Search the listing for the string "Hearing" and copy every line that contains it.

+---+

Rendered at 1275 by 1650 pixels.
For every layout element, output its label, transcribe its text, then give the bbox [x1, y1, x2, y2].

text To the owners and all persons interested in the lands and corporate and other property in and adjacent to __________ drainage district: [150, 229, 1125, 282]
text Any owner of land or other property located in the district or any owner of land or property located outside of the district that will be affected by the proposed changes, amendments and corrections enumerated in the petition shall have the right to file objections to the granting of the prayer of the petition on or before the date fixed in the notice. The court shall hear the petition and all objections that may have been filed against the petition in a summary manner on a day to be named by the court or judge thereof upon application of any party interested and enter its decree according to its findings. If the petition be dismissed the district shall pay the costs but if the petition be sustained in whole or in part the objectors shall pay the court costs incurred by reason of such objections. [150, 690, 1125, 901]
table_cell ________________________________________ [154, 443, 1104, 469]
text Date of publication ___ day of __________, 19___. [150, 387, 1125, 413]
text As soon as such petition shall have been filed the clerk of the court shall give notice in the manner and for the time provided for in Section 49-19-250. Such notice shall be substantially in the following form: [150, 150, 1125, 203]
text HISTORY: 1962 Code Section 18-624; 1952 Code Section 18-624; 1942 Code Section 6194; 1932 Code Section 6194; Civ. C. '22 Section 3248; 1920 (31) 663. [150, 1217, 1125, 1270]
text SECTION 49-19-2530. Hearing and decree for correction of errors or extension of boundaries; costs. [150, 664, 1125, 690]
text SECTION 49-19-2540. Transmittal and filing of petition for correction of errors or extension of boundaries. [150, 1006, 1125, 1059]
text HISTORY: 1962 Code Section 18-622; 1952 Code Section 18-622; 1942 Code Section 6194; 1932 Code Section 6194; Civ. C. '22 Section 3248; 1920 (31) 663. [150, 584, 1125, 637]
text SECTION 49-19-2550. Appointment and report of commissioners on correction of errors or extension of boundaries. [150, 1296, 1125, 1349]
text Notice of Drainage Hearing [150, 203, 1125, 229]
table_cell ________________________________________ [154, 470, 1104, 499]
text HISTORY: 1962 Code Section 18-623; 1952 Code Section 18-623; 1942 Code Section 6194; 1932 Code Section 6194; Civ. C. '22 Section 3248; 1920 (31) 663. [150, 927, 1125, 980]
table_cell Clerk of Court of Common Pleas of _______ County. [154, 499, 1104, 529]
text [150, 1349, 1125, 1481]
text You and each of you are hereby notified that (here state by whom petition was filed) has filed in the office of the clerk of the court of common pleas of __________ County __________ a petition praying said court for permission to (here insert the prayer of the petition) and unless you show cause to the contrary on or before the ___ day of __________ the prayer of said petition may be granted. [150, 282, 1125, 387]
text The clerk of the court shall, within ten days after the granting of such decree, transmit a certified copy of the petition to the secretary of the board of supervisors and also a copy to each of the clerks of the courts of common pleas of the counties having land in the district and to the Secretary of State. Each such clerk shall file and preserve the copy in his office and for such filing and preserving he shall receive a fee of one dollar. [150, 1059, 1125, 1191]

+---+

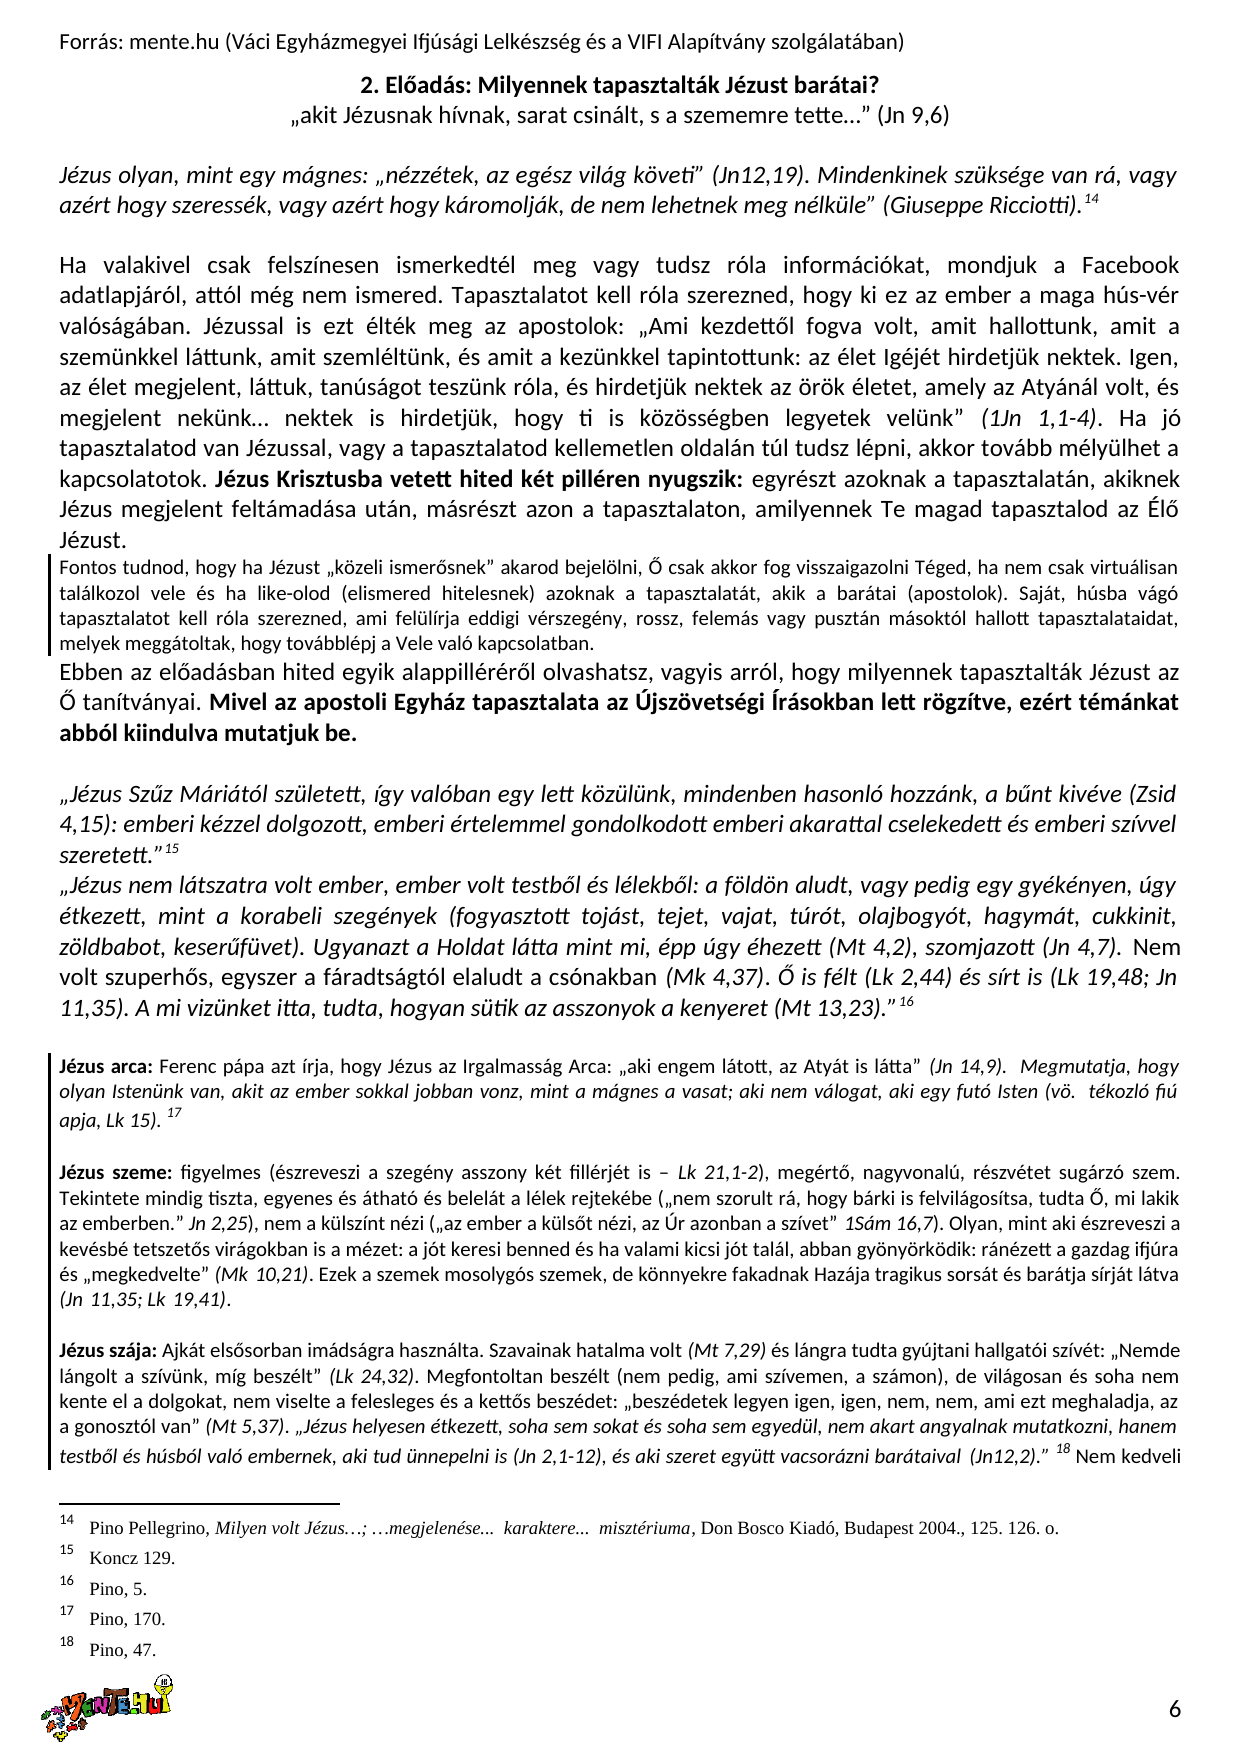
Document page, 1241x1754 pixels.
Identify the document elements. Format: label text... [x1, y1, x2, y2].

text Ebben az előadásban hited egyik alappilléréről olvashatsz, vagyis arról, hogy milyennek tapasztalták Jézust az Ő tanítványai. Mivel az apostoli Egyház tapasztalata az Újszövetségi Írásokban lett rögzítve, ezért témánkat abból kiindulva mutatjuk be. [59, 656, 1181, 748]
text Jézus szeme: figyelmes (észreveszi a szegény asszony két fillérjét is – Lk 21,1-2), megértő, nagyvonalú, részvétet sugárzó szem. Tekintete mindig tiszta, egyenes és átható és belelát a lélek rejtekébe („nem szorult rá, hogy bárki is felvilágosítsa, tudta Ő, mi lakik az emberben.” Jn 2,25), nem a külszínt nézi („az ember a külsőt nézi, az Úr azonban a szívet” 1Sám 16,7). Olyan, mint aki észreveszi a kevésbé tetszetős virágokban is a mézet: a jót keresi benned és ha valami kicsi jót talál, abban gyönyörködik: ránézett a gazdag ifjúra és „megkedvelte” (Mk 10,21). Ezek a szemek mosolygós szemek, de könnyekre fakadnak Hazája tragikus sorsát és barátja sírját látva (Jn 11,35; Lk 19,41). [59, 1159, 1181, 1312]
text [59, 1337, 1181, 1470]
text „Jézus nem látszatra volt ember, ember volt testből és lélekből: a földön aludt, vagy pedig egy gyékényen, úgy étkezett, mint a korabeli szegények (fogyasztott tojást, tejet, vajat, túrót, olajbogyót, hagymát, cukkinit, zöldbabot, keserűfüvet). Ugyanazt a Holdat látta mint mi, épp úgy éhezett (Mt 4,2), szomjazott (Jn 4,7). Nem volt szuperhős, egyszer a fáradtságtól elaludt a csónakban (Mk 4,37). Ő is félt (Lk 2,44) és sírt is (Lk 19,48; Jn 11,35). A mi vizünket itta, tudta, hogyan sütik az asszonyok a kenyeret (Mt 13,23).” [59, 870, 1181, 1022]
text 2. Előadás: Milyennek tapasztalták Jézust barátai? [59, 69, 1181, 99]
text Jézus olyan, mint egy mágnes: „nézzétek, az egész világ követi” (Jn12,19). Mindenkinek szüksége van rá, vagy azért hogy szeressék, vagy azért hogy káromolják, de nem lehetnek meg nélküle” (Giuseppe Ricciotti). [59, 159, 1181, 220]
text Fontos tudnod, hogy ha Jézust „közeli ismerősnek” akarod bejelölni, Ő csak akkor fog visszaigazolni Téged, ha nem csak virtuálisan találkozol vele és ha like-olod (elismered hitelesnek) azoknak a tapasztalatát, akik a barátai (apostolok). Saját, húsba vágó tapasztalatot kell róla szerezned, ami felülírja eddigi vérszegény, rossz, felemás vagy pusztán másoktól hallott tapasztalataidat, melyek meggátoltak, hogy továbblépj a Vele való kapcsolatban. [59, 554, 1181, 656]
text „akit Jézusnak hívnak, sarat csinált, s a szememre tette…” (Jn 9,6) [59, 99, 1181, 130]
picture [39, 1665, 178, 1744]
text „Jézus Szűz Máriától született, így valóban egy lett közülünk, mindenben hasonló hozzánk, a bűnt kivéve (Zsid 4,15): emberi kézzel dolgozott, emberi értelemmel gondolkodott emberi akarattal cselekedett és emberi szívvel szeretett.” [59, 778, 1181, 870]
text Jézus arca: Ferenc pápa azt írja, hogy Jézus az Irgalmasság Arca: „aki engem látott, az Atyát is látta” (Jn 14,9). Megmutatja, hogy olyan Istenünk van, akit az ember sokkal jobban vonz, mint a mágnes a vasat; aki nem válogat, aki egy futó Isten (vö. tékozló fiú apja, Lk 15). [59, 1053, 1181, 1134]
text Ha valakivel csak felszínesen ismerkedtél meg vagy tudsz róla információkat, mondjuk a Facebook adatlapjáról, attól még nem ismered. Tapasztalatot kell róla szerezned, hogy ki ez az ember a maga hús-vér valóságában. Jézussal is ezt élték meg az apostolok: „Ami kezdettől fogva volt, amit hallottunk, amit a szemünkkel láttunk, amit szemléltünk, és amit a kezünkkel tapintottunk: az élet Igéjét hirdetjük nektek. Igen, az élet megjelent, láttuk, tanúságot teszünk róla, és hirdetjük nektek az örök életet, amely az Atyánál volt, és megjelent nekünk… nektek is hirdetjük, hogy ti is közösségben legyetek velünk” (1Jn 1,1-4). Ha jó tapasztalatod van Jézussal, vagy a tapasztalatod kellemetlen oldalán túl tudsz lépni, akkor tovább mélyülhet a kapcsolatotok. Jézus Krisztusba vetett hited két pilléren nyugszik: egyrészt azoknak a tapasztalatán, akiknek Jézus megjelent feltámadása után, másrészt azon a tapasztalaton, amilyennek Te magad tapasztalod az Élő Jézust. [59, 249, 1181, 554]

+---+

- **Response to this task**
text SECTION 49-19-2530. Hearing and decree for correction of errors or extension of boundaries; costs. [150, 664, 1125, 690]
text Notice of Drainage Hearing [150, 203, 1125, 229]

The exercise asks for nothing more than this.